Sobre la mesa hay una piedra. Tras la pantalla, la imagen de un árbol. Alguien se sienta y anota: escribir para dar voz a las cosas. No traducir el mundo en palabras. Traducir lo real de las palabras, la música que otorgan a las cosas mudas.  
 
El poeta dice para que el mundo exista. En el papel, su palabra es una mancha; leída, apenas un sonido. 
 
¿No hemos supuesto demasiado? Asombrarse con el más leve, insignificante reflejo. Volver a los días subterráneos. Un excavador deja tras de sí la elevación. Recorre un camino que él mismo ha ido vaciando. Sabe de la tierra lo que no es. Busca una gruta azul. 

La mirada es un silencio musical. Como una melodía inversa, no termina en el silencio: empieza en el silencio. Dirigimos la atención hacia un espacio interior. La conciencia se forma en condiciones que ignora (y ha de ser así). Cámara oscura. Sobre un fondo plateado aparece la imagen. Muestra algo oculto en la visión: un secreto del ojo. Cada fotografía es un pozo: su límite vertical, su dirección hacia adentro. Tan sólo su apariencia es plana.
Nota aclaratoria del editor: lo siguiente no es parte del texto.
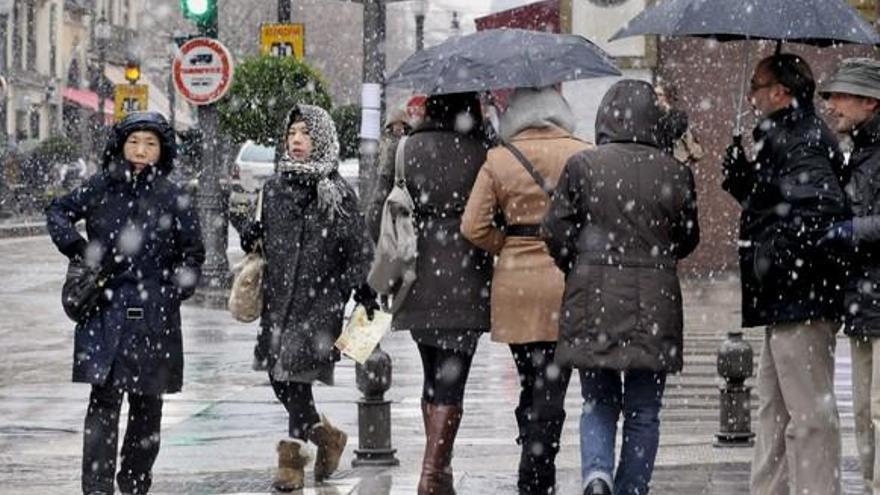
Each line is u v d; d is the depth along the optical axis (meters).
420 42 95.12
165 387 20.42
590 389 18.78
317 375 21.75
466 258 20.83
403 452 25.55
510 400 31.70
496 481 22.48
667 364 18.33
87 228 20.52
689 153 28.16
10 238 98.25
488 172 20.14
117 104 90.12
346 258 21.80
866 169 17.94
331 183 21.70
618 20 63.47
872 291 17.64
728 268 63.69
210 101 56.28
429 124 21.16
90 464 20.34
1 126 143.50
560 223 18.61
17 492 22.05
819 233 17.70
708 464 23.77
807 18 18.69
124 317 20.23
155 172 20.56
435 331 20.78
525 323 20.02
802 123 18.05
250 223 21.95
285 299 21.66
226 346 41.66
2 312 51.41
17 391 33.12
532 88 20.72
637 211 18.38
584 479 18.58
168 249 20.50
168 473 23.50
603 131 18.84
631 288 18.27
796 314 17.91
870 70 18.03
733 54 62.72
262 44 66.94
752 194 18.30
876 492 17.89
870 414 18.66
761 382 19.02
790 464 18.30
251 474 23.39
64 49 171.25
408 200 20.86
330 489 21.94
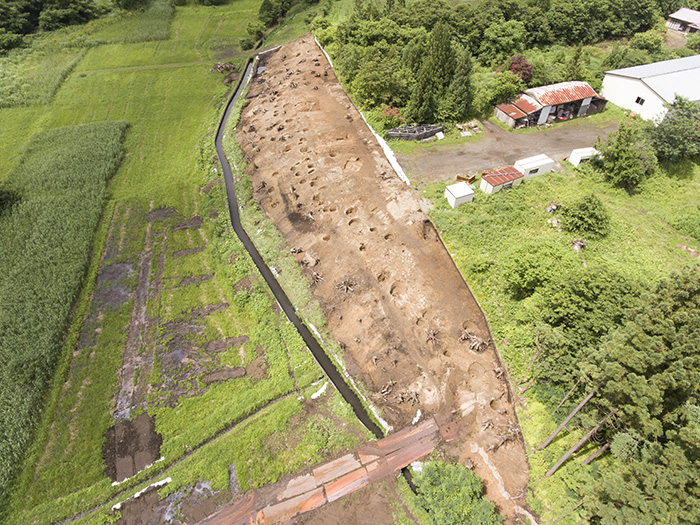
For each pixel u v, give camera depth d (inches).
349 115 2076.8
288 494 1023.6
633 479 768.3
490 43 2363.4
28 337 1341.0
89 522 992.2
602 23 2655.0
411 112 1921.8
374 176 1743.4
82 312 1449.3
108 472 1079.6
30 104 2497.5
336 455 1084.5
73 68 2815.0
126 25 3270.2
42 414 1186.6
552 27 2610.7
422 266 1418.6
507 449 1060.5
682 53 2305.6
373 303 1363.2
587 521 890.7
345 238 1553.9
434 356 1236.5
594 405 966.4
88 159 2047.2
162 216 1815.9
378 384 1215.6
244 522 986.1
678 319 818.2
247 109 2364.7
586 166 1686.8
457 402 1152.8
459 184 1595.7
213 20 3440.0
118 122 2309.3
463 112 1966.0
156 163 2101.4
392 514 980.6
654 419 787.4
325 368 1288.1
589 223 1411.2
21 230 1697.8
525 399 1133.7
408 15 2509.8
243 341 1360.7
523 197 1569.9
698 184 1615.4
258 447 1104.8
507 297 1312.7
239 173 1975.9
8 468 1069.1
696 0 2947.8
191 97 2564.0
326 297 1429.6
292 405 1181.7
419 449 1078.4
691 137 1601.9
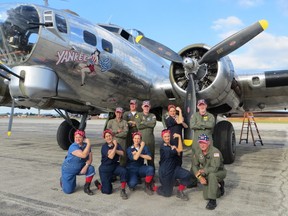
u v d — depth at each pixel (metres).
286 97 6.80
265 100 7.07
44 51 4.93
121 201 3.60
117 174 3.87
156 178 4.79
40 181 4.54
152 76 7.37
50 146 9.32
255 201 3.58
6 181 4.53
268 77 5.95
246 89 6.33
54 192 3.96
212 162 3.48
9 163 6.11
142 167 3.99
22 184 4.36
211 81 5.72
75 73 5.43
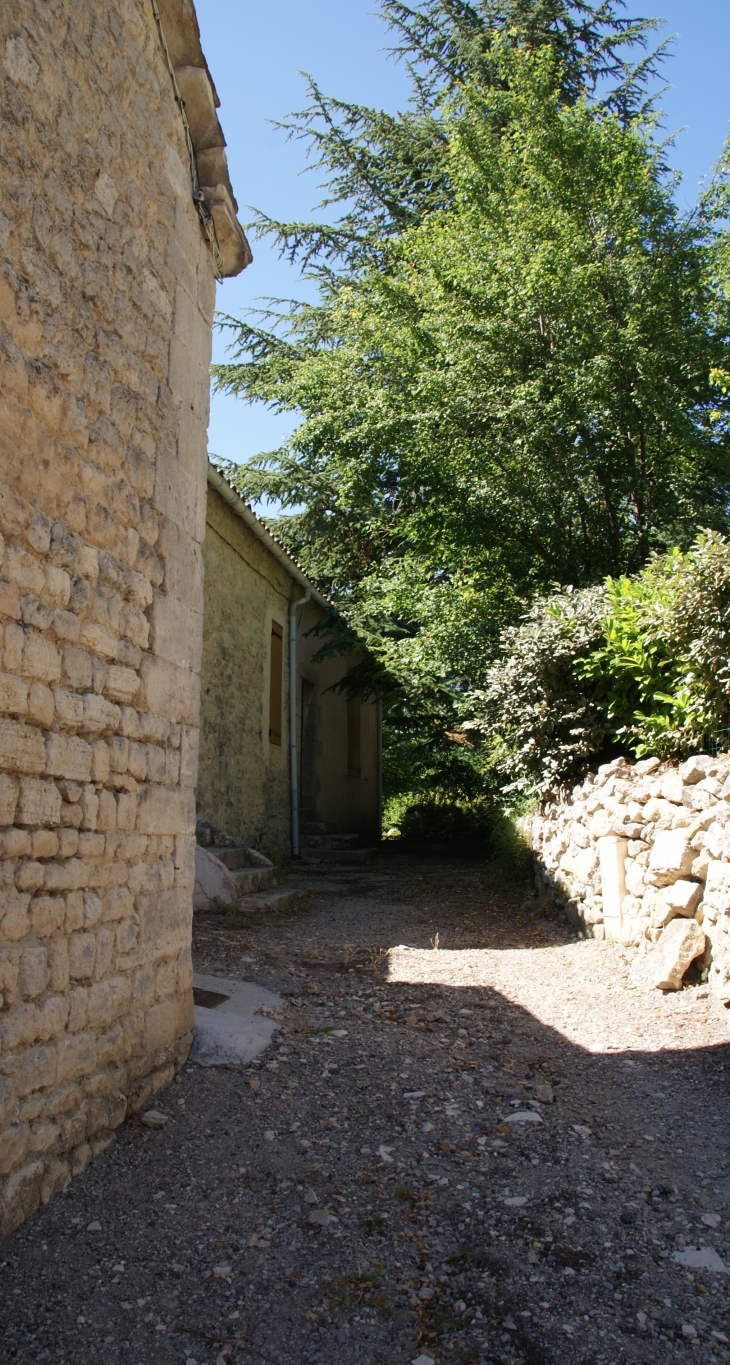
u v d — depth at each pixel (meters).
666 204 10.88
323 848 12.94
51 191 2.99
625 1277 2.70
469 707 10.31
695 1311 2.56
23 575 2.78
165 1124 3.44
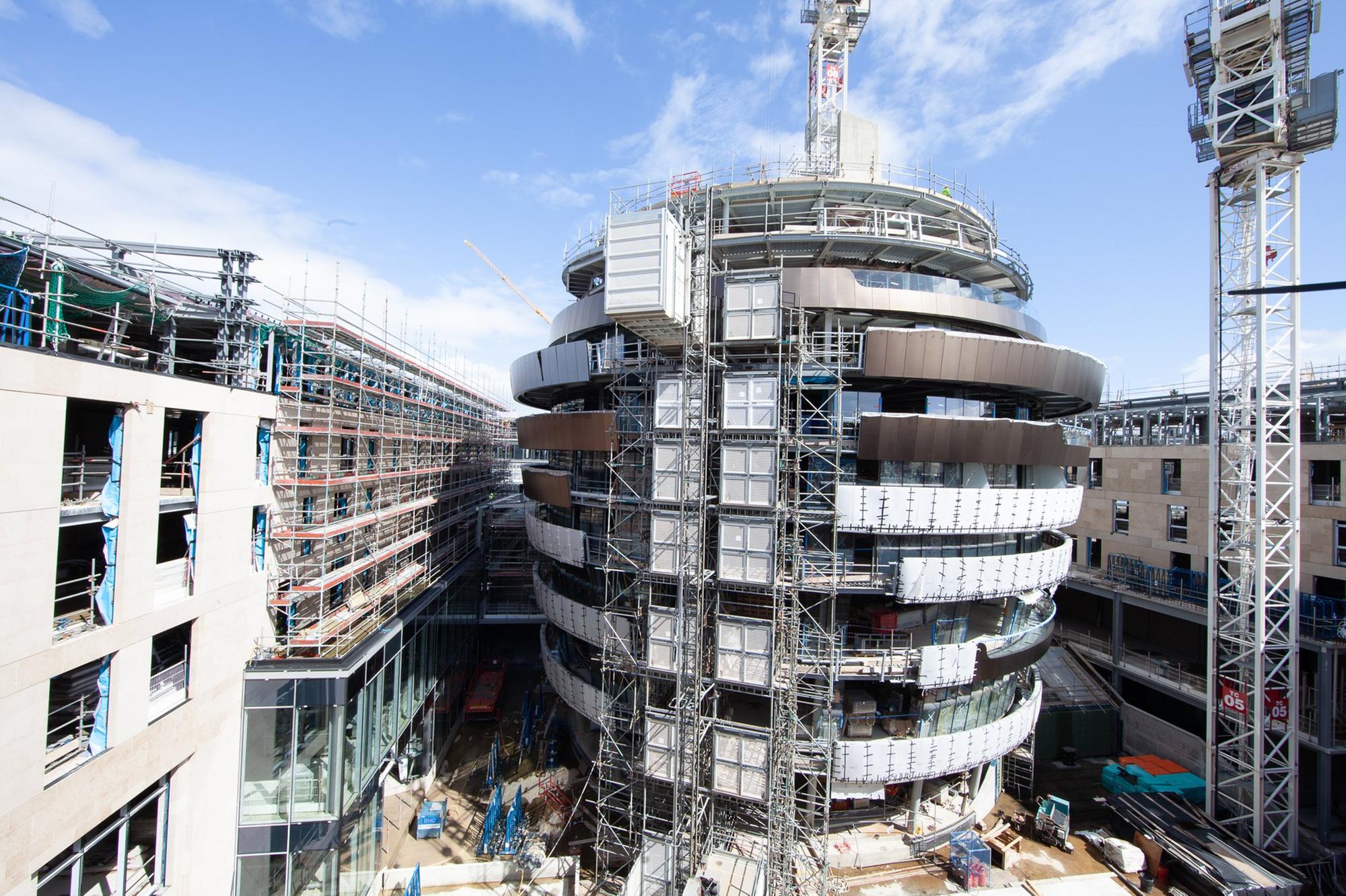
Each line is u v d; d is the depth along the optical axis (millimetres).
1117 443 60438
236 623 20625
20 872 13203
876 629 24578
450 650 38281
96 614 15945
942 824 27062
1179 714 40375
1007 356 22969
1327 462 34250
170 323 21703
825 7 37469
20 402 13453
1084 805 31172
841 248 26109
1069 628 50375
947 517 23031
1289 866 25578
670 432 23469
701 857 23422
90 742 15461
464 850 26734
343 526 24781
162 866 17812
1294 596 28797
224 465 20000
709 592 24891
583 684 28656
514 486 83125
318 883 20641
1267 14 27906
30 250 16109
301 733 21000
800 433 23422
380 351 29969
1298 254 29266
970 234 29906
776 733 22250
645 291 19734
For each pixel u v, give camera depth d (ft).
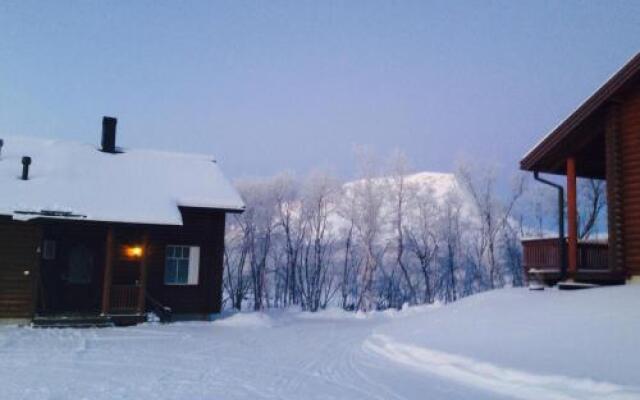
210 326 63.26
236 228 143.84
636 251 44.78
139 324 62.39
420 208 142.61
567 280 48.47
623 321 32.63
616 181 46.19
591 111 47.34
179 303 68.59
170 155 80.59
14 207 56.85
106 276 61.11
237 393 27.89
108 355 40.09
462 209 144.25
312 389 28.99
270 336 53.93
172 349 43.93
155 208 64.28
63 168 67.56
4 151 69.21
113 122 77.87
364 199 132.46
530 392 27.22
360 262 144.15
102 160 73.51
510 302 45.03
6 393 26.58
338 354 41.75
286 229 141.69
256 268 141.90
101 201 62.69
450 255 141.59
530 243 53.67
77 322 58.29
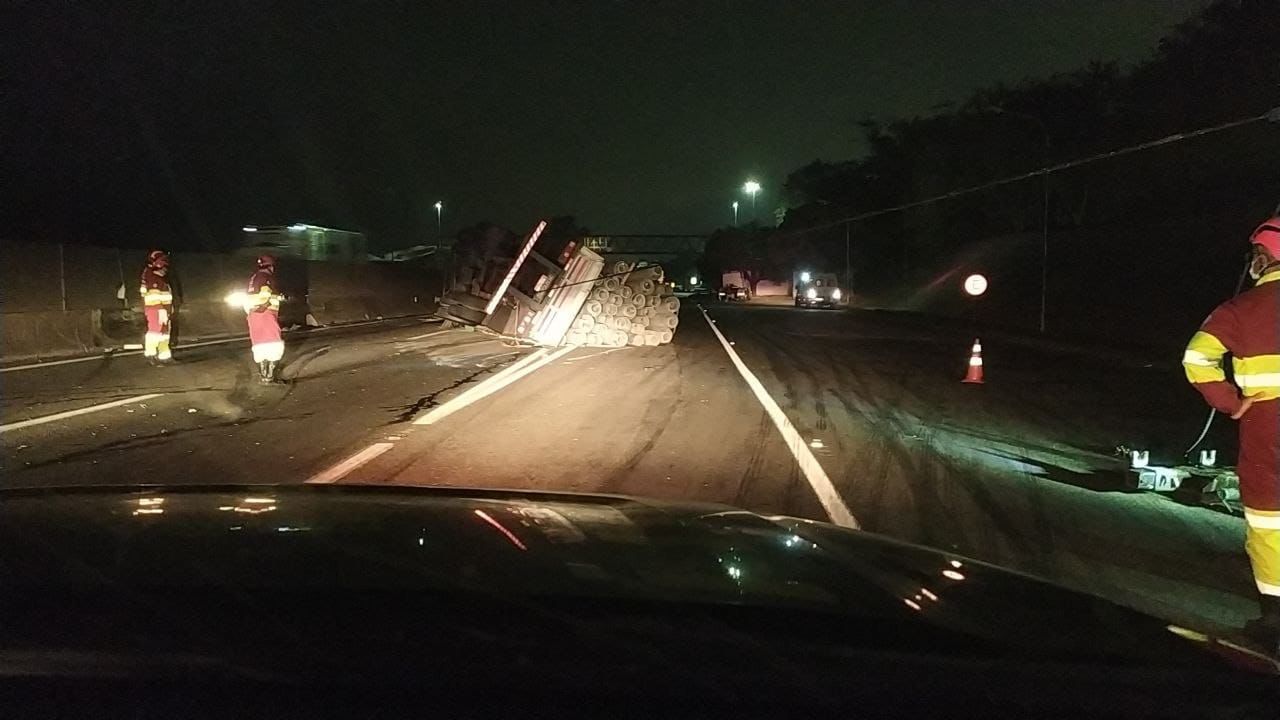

Un animal se arroja a la montaña. Las cumbres cuidan de la última luz. Alguien llega caminando. Se sienta en la fuente antigua. Al anochecer, el sonido de los insectos. La cámara recoge el movimiento de una estrella, línea blanca sobre el monte. La tensión del mundo se concentra, el resto se retrae.  Como un oído, el ojo no es sensible a la luz, sino al tiempo.